Sexualerziehung ist den Bildungsstandards des Fachs Sachunterricht entsprechend an unserer Schule ein verbindliches Unterrichtsangebot, das alters- und entwicklungsgerecht mit vorwiegend offenen Kommunikations- und Unterrichtsformen in der vierten Klasse behandelt wird. Das beinhaltet zum einen, dass die Schülerinnen und Schüler altersgemäß mit der Geschlechtlichkeit des Menschen vertraut gemacht werden sowie zum anderen das Schulen der Fähigkeit, über Sexualität angemessen, differenziert und sensibel zu sprechen.

Das Bewusstsein für eine persönliche Intimsphäre sowie eine kritische Haltung gegenüber allen Zwängen und Ansprüchen spielen eine wichtige Rolle.   

„Kidpower“, ein Präventionsprogramm zum Selbstschutz für Kinder, das vom Landkreis Darmstadt-Dieburg seit dem Schuljahr 15/16 in allen 2. Klassen unserer Schule angeboten wird, ist ebenfalls ein wichtiger Baustein zum Schutze aller unserer Schülerinnen und Schüler. Das Projekt soll ihnen durch Rollenspiele und Gespräche Selbstvertrauen in den Bereichen Gefühlswelt, Körperlichkeit und Gefahrensituationen vermitteln.
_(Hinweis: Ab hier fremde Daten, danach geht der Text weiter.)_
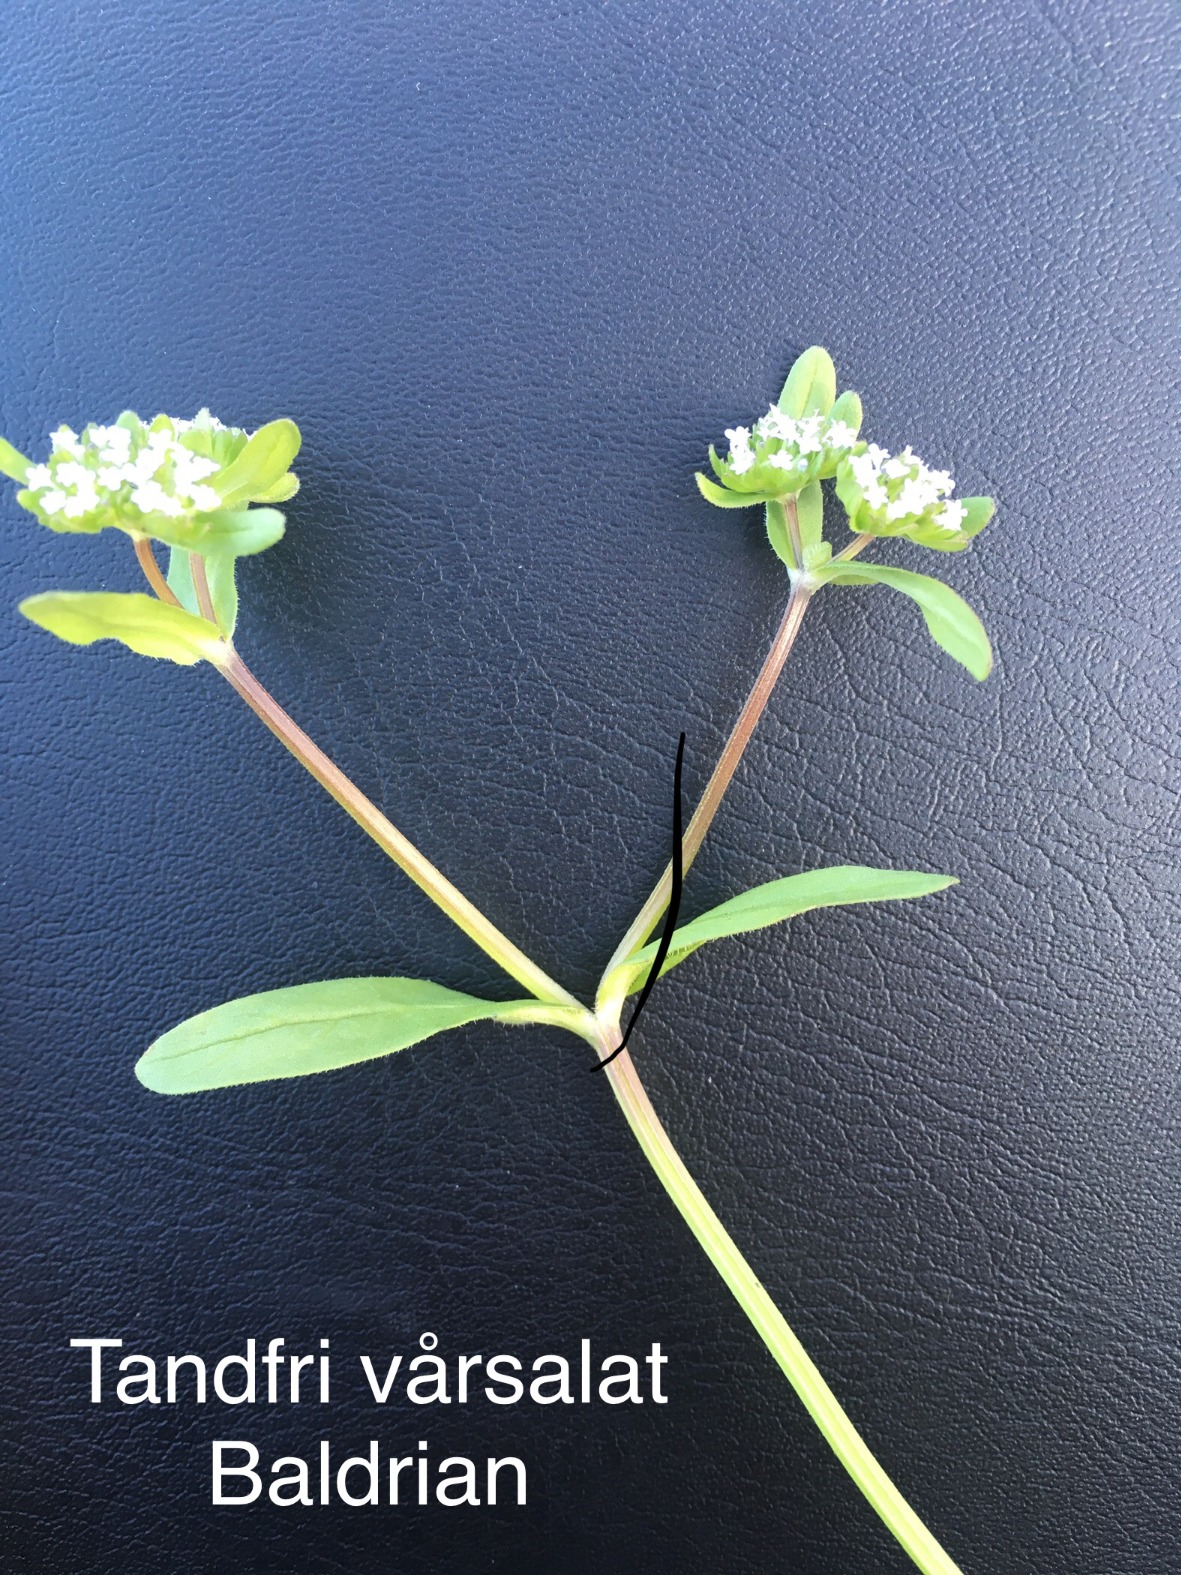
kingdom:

Das Programm „Cool and Safe“ ist seit dem Schuljahr 2016/2017 fester Bestandteil als Unterrichtsinhalt im Fach Sachunterricht in der Jahrgangsstufe 3 unserer Schule. Es handelt sich um ein Gemeinschaftsprojekt von SMOG, der Firma Mecom, der Goethe-Universität Frankfurt am Main und der deutschen und luxemburgischen Sektion der International Police Association. In diesem Internet-Trainingsprogramm können die Schülerinnen und Schüler selbstständig am Computer lernen, sich sicherer zu verhalten.  Durch die Tutorfigur „Smoggy“, die durch das Training begleitet, können auch leseschwache Kinder am Programm teilnehmen. Bei „Cool and Safe“ geht es um drei wichtige Bausteine: Richtiges Verhalten fremden Erwachsenen gegenüber (z.B. wenn sie auf der Straße angesprochen werden), richtiges Verhalten im Internet (v.a. welche Informationen man von sich preisgeben sollte) und die Wahrung ihrer Rechte gegenüber bekannten Erwachsenen (z.B. wenn sie angefasst werden, obwohl sie das nicht möchten).

Ergänzend werden diese klassenspezifischen Unterstützungsmaßnahmen durch regelmäßig stattfindende Klassenrats-, Schülerparlaments- und Schülerversammlungen. Hier werden präventiv Regeln des guten Umgangs vereinbart, Konfliktsituationen thematisieren und Hilfestellungen angeboten. Eine intensive Zusammenarbeit mit den Eltern ermöglicht das Aufbauen und Festigen einer vertrauensvollen Zusammenarbeit, die eine gute Basis für unser Schutzkonzept bietet.